Attempting to carry out my usual procedure, I sat across from their open carrier with a book, hoping they would drift out to me. One hour passed. Nothing. Two, three. By then, the sun had set and the kittens were still stubbornly scrunched into one corner of the carrier. This prompted a new approach. I plated their nightly dinner and placed it at an equal distance between me and the carrier. The aroma immediately had them poking their noses out into the open. Then, I began to read aloud. Even at a low volume, my voice sent them flying back into the corner. I changed my tune, speaking slowly and softly to the point where my words were barely decipherable. It took a surprising amount of focus to control my breathing and keep the sound smooth, and the kittens still flinched at any harsh consonants or “s” syllables. Yet the kittens did clear the plate, and they continued to do so as I inched the plate closer to me at every meal. After a week, they were eating on my lap. At this point, I could pet them as they ate, but the moment the food disappeared, they went back to hissing. Progress had plateaued, and my faith in myself was wavering. Only when I was on the precipice of giving up did the first kitten begin to purr at my touch. 

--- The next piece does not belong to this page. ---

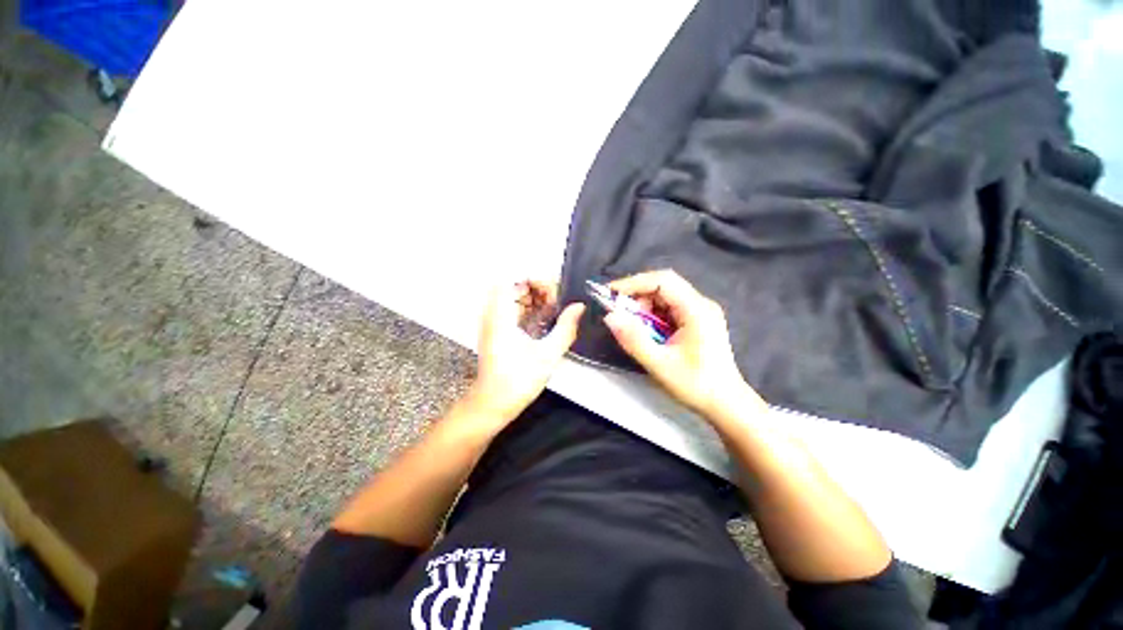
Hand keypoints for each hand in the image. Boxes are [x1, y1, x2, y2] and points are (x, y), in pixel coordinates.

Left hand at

The kittens’ development seemed to accelerate exponentially after this milestone. I was giddy with relief once all four kittens were adopted into safe homes, but I lingered on the way that I had nearly let self doubt ruin their futures. My patience, the virtue that I prided myself on the most, had not been as strong as I thought. The experience reminded me that the acquisition of knowledge is fluid; most of the best lessons emerge only after one overcomes a significant amount of adversity, and mastery of a single skill is impossible when the world is constantly developing. A willingness to be vulnerable by immersing oneself in the present seems to be the key to growing as a learner, and as a human. One can never become complacent in an ever-shifting world. In the end, these four riled up furballs taught me that vulnerability and courage can be one and the same.